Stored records
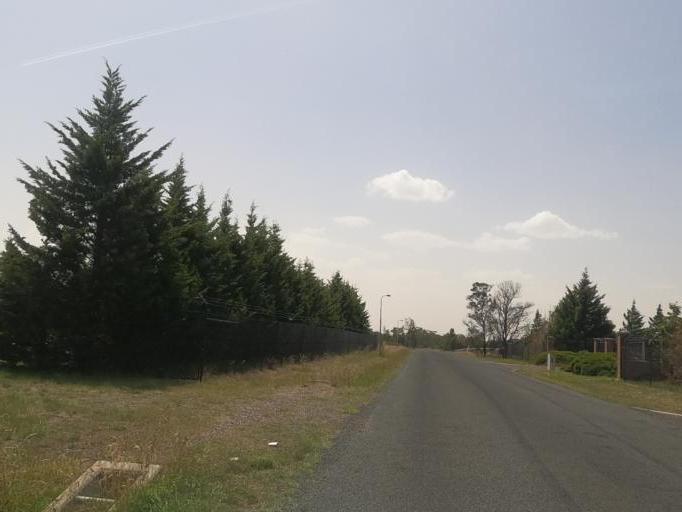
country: AU
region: Victoria
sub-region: Hume
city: Craigieburn
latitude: -37.5637
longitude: 144.8967
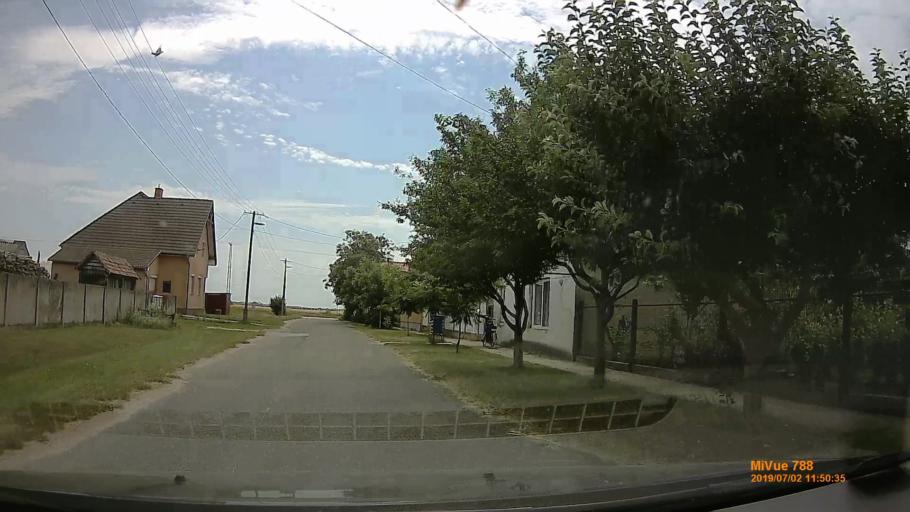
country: HU
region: Gyor-Moson-Sopron
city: Janossomorja
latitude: 47.8468
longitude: 17.1739
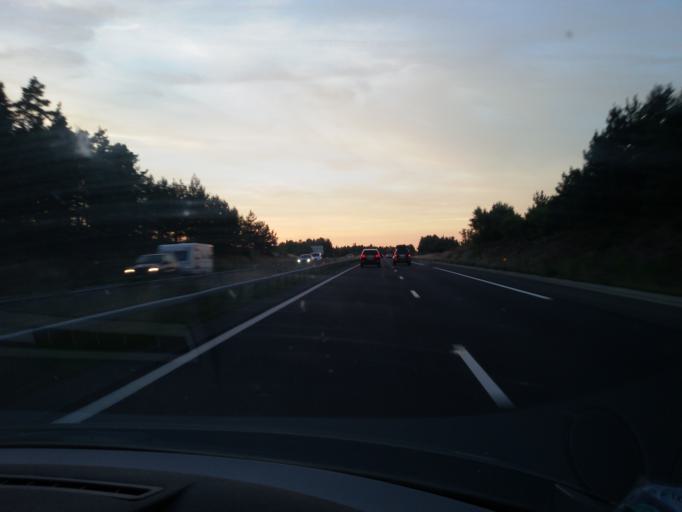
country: FR
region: Languedoc-Roussillon
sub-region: Departement de la Lozere
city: Le Malzieu-Ville
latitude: 44.8281
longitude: 3.2633
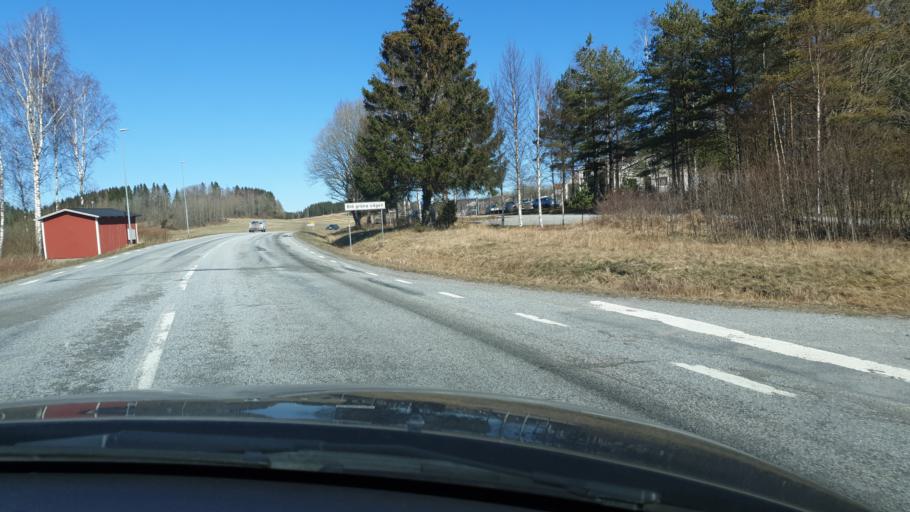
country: SE
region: Vaestra Goetaland
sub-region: Tanums Kommun
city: Tanumshede
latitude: 58.7693
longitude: 11.5566
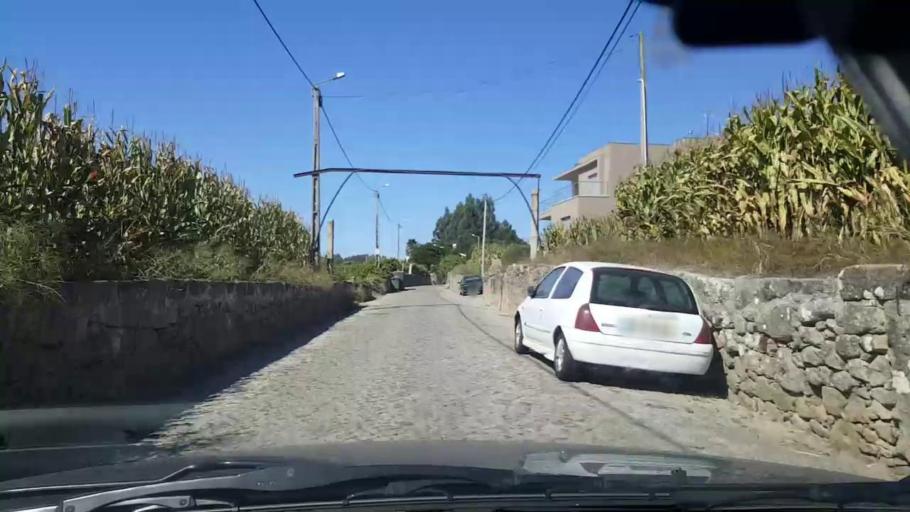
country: PT
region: Porto
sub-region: Vila do Conde
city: Arvore
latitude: 41.3136
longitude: -8.6728
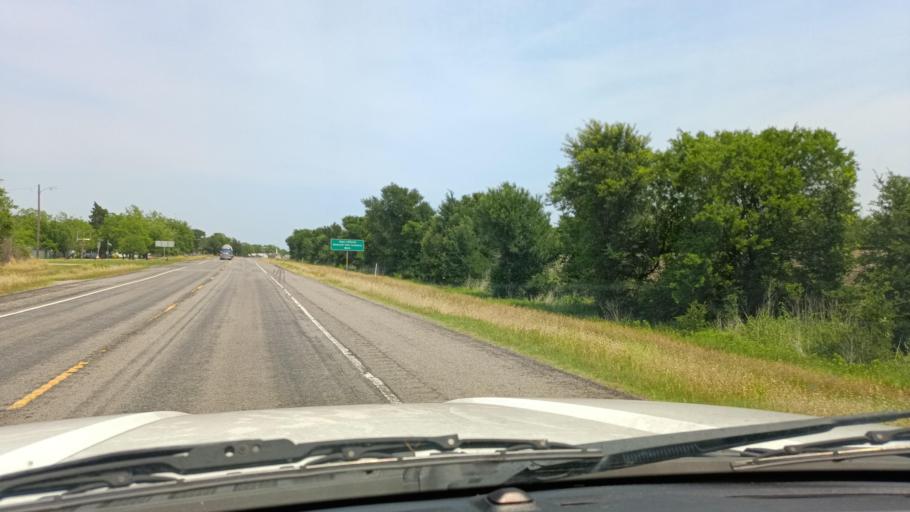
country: US
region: Texas
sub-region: Bell County
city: Rogers
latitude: 30.8755
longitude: -97.1322
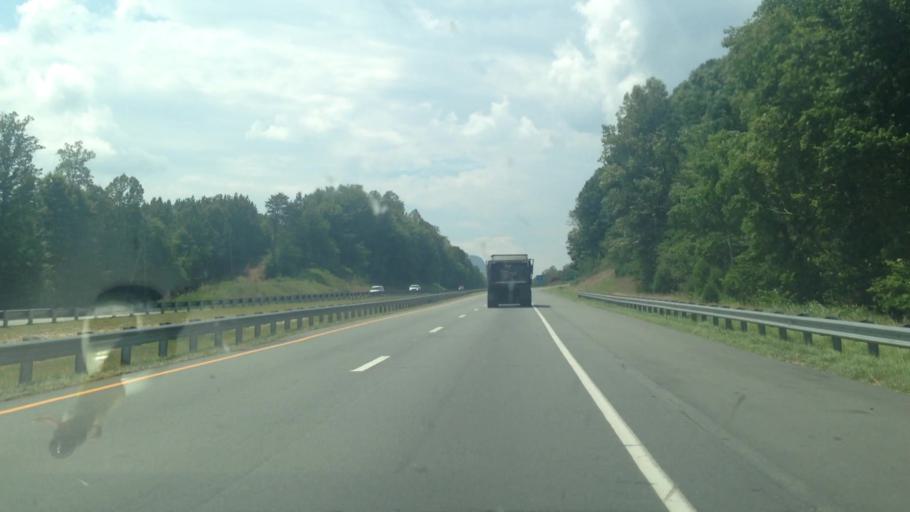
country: US
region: North Carolina
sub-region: Stokes County
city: King
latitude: 36.3033
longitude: -80.4174
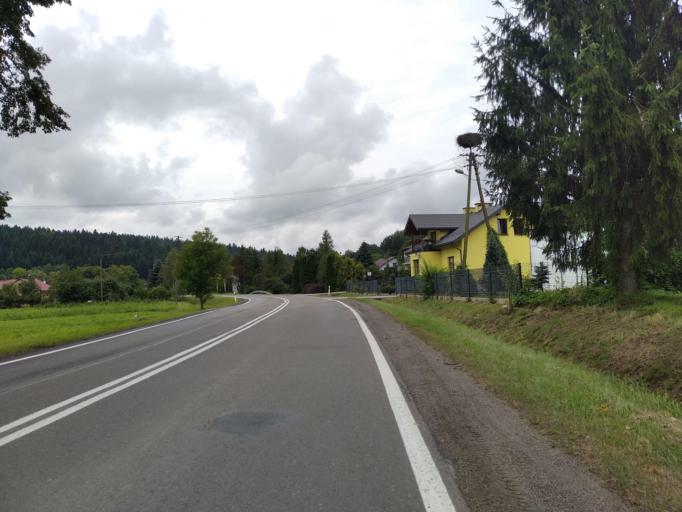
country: PL
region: Subcarpathian Voivodeship
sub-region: Powiat przemyski
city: Bircza
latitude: 49.6904
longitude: 22.4445
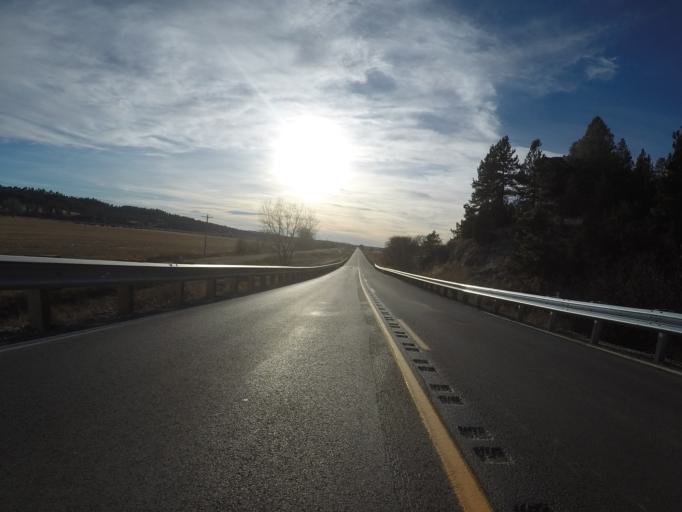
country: US
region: Montana
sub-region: Musselshell County
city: Roundup
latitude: 46.3973
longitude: -108.6065
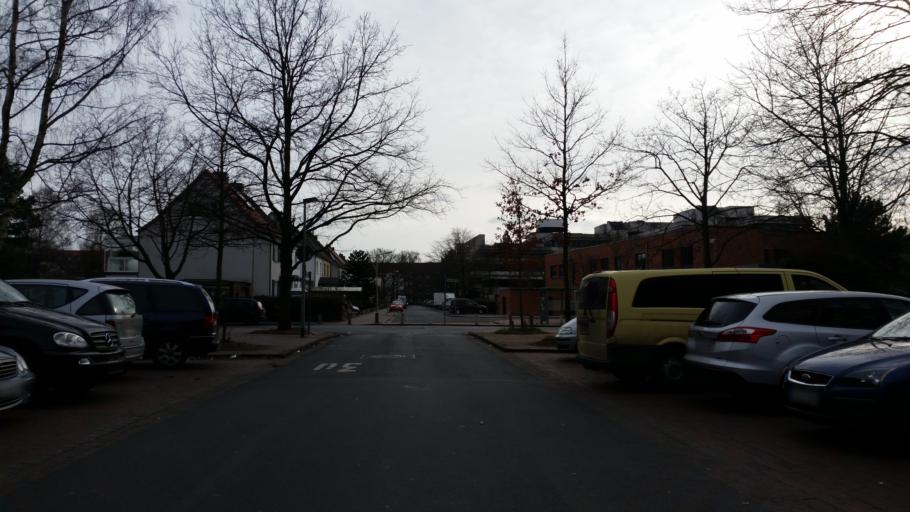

▶ STATED GOAL
Put these lines into a Markdown table with two columns, Row and Line, numbering each row and skipping blank lines. Leave out the pictures.

▶ ANSWER FOR THE TASK
| Row | Line |
|---|---|
| 1 | country: AU |
| 2 | region: Victoria |
| 3 | sub-region: Hume |
| 4 | city: Craigieburn |
| 5 | latitude: -37.5637 |
| 6 | longitude: 144.8967 |
| 7 | country: HU |
| 8 | region: Gyor-Moson-Sopron |
| 9 | city: Janossomorja |
| 10 | latitude: 47.8468 |
| 11 | longitude: 17.1739 |
| 12 | country: FR |
| 13 | region: Languedoc-Roussillon |
| 14 | sub-region: Departement de la Lozere |
| 15 | city: Le Malzieu-Ville |
| 16 | latitude: 44.8281 |
| 17 | longitude: 3.2633 |
| 18 | country: SE |
| 19 | region: Vaestra Goetaland |
| 20 | sub-region: Tanums Kommun |
| 21 | city: Tanumshede |
| 22 | latitude: 58.7693 |
| 23 | longitude: 11.5566 |
| 24 | country: PT |
| 25 | region: Porto |
| 26 | sub-region: Vila do Conde |
| 27 | city: Arvore |
| 28 | latitude: 41.3136 |
| 29 | longitude: -8.6728 |
| 30 | country: US |
| 31 | region: Texas |
| 32 | sub-region: Bell County |
| 33 | city: Rogers |
| 34 | latitude: 30.8755 |
| 35 | longitude: -97.1322 |
| 36 | country: US |
| 37 | region: North Carolina |
| 38 | sub-region: Stokes County |
| 39 | city: King |
| 40 | latitude: 36.3033 |
| 41 | longitude: -80.4174 |
| 42 | country: PL |
| 43 | region: Subcarpathian Voivodeship |
| 44 | sub-region: Powiat przemyski |
| 45 | city: Bircza |
| 46 | latitude: 49.6904 |
| 47 | longitude: 22.4445 |
| 48 | country: US |
| 49 | region: Montana |
| 50 | sub-region: Musselshell County |
| 51 | city: Roundup |
| 52 | latitude: 46.3973 |
| 53 | longitude: -108.6065 |